In Cleveland, they root for two teams - the Browns and whoever is playing Pittsburgh.  If you troll on over to the Browns fan site, you will be alarmed at how much vitriol is aimed at the Steelers.  While Steelers' fans slough off the Browns as being irrelevant, Browns' fans think the Steelers are the devil.  That's OK.  As one who has been through five decades of this rivalry, I remember when it was the other way around.  So it goes both ways.  Suffice it to say that unlike the du-jour Ravens or former du-jour Raiders, the Steelers and Browns have played 116 times.  Unbelievably, following the 2007 season, the teams had played 110 regular-season games, with each team winning 55.  Pittsburgh outscored the Browns by a single point, 2278 to 2277. 

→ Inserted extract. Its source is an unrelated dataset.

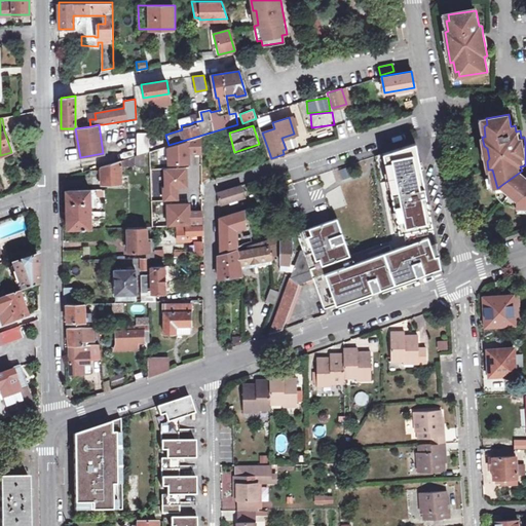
[(137,155),(149,151),(149,133),(137,134),(137,155)]
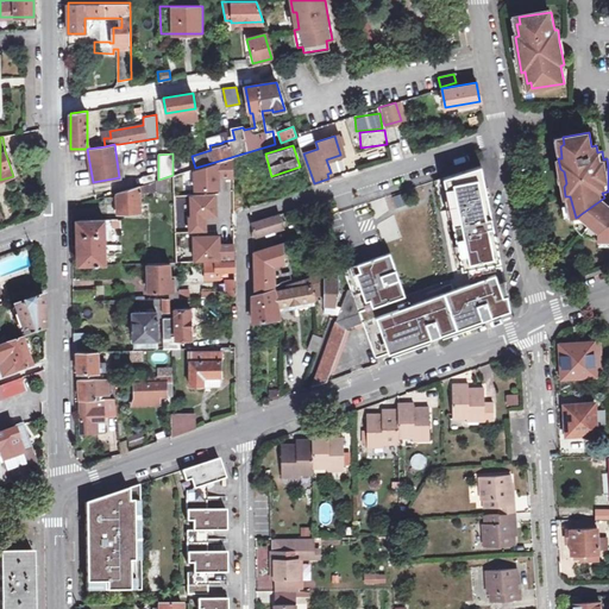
[(195,168),(194,169),(195,189),(219,188),(218,176),(233,176),(233,157),(195,168)]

This Sunday Pittsburgh will be trying to get an inch closer to the playoffs.  To Cleveland, this Sunday will be the playoffs.  Have you ever noticed how much better the Browns play against the Steelers?  If Josh Cribbs played all his games against Pittsburgh, he'd be the only player to be inducted into the Hall of Fame before his career ended.  Make no mistake, while the Steelers and Ravens are a great rivalry, the Steelers and Browns are the rivalry.  The one that has withstood the test of time, the one that has connected two sister cities with the same blue collar history, and the one that does not need the artificial stimulant of equal quality to generate hate.

Every year I have three goals for the Steelers.  The first goal is to beat Cleveland; the second goal is to beat Cleveland again; the third goal escapes me so it must not be as important.  Oh yeah, now I remember, win the Super Bowl.